The important mathematics here is not that the sequence of present values of future season tickets converges. What's important is the time scale on which the present value becomes trivial. At 1\% discount per year, the half-life is about 72 years. Ten half lives corresponds to a decrease by a factor of 1000. So an estimate that's good to 0.1\% need not look forward more than 1000 years.

Indeed, there's little point in worrying about what it's going to cost after even 100 years. The assumptions about interest yields and inflation rates, to say nothing of the very existence of a baseball season or the Dodgers themselves, introduce a much larger error.
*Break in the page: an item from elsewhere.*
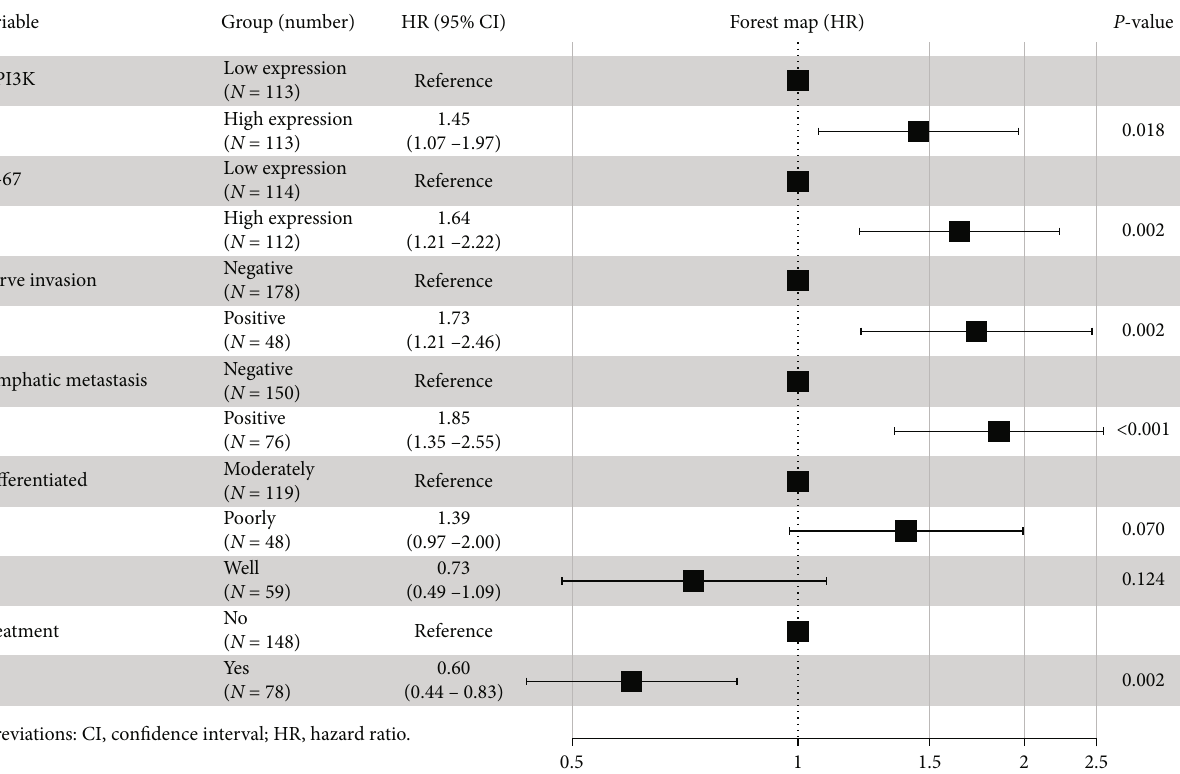
Figure 8: Multivariate analysis and forest maps. High expression of p-PI3K, high expression of Ki-67, nerve invasion, and lymphatic metastasis were independent risk factors for ESCC patients; treatment was an independent protective factor in ESCC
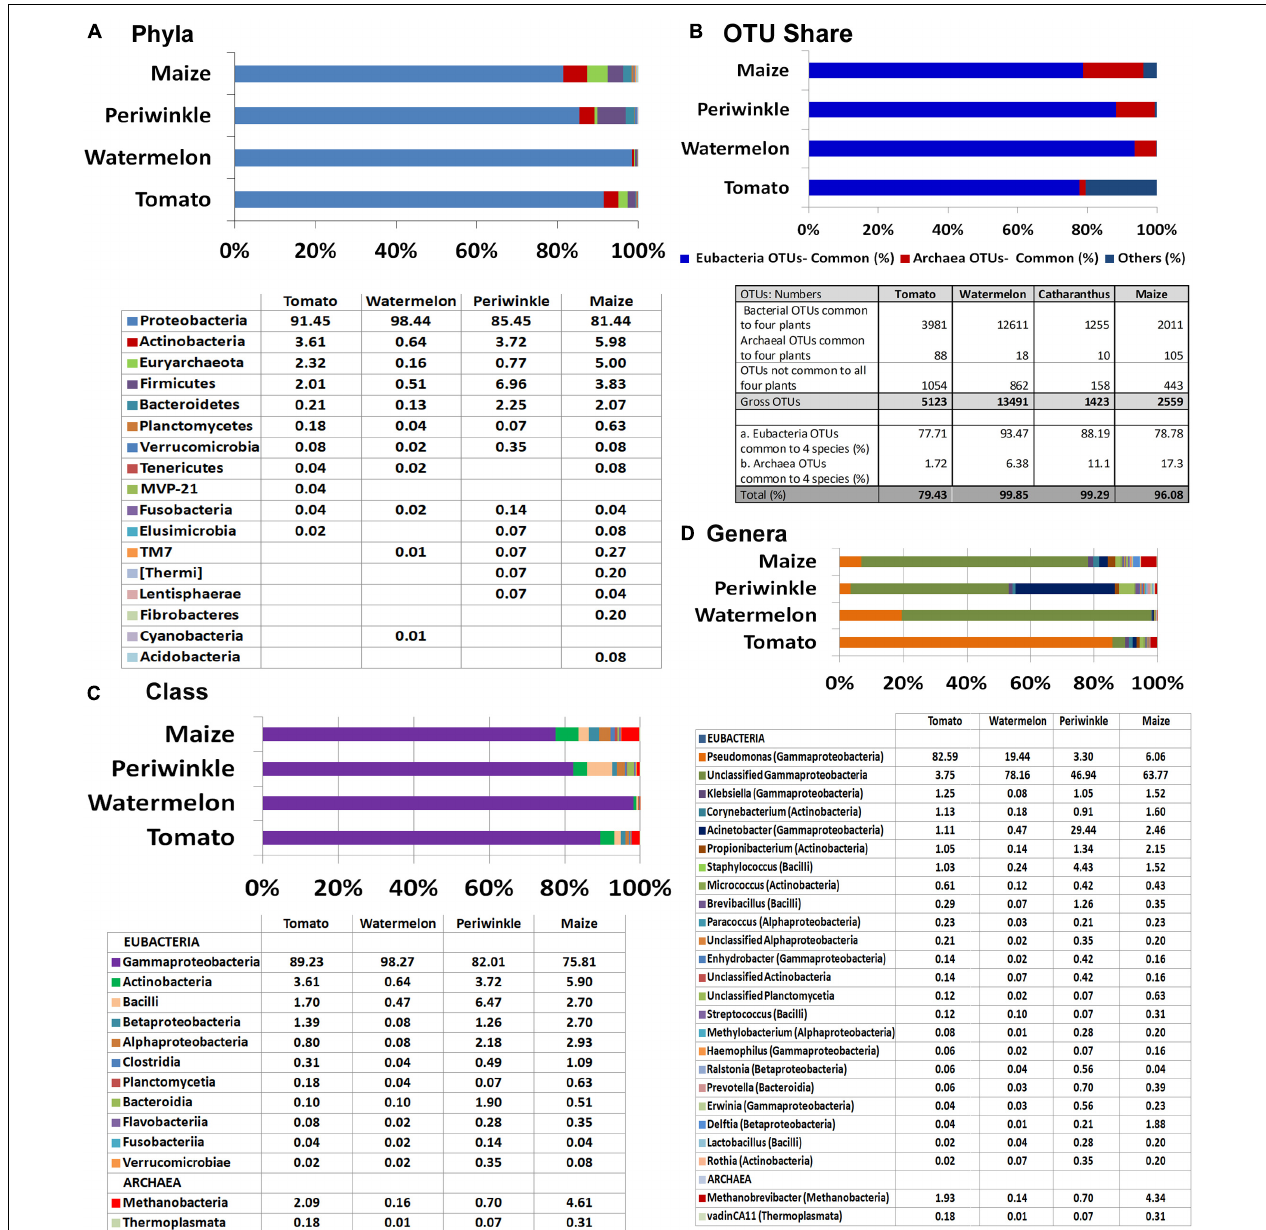
FIGURE 2 | Illumina MiSeq NGS-based bacterial diversity analysis on surface-sterilized shoot-tip tissues of four plant species. 16S rRNA gene V3–V4 region profiling of tomato, watermelon, periwinkle, and maize showing (A) distribution of OTUs under different phyla. (B) OTU shares common to different plant species. (C) Major classes and (D) major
The exponential process guarantees convergence. It's the time scale of the process that needs emphasis.

Let's turn the problem around and imaging that Magic Johnson and his co-investors decided to use the two-billion dollars fund college tuition for one person each year until the money runs out. College tuition has, for the past 60 years, been rising at an average rate of about 6% per year. Currently, for the most expensive colleges, it's rising at about 4.5% per year. Given the 3% return on long-term treasury bonds, paying for a year of college far in the future will cost *more* in today's money than paying for a sooner year. Using $50,000 per year as the cost of an elite college, the money will run out when

\[ 50,000 \times \sum_{n=1}^{k} 1.015^k = 2,000,000,000. \]

Solving for \( k \) involves looking at finite sums, not the convergence of the series. Trial and error works reasonably well:

```
50000 * sum(1.015^(1:500)) # more than 2 billion
```

```
## [1] 5.782e+09
```

```
50000 * sum(1.015^(1:250)) # less than 2 billion
```

```
## [1] 136528791
```

```
50000 * sum(1.015^(1:400)) # less than 2 billion
```

```
## [1] 1.302e+09
```

```
50000 * sum(1.015^(1:450)) # more than 2 billion
```

```
## [1] 2.745e+09
```

```
50000 * sum(1.015^(1:425)) # Close!
```

```
## [1] 1.891e+09
```

So, the two-billion dollars will pay for one student to attend college each year for the next roughly 425 years. There's no point in worrying about the solution more precisely, since the inflation and interest rates influence the calculation sensitively. For instance, if the two-billion dollars can be invested in a way that earns 4% yearly rather than the assumed 3%, the money will pay for 1060 years of college. On the other hand, if tuition costs rise at 5% in face of 3% investment returns, the two-billion dollars will cover only 185 years of college.

Of course, nobody who understands exponential growth believes that the college tuition system can continue this way. Even 20 years is beyond the tuition and investment planning horizon of administrators in higher education.

Taylor Series is a standard topic in calculus courses. It brings together functions, derivatives, and series in a nice way. But convergence isn't really the issue when using Taylor Series — usually the approximation is taken just to first- or second-order.

The idea of constructing a polynomial by matching derivatives at a single point is interesting, but doesn't reflect many of the important ideas of approximation. Rather than shoehorning polynomial approximation into an example of series, we'll look at it as a modeling technology and consider it as a separate topic.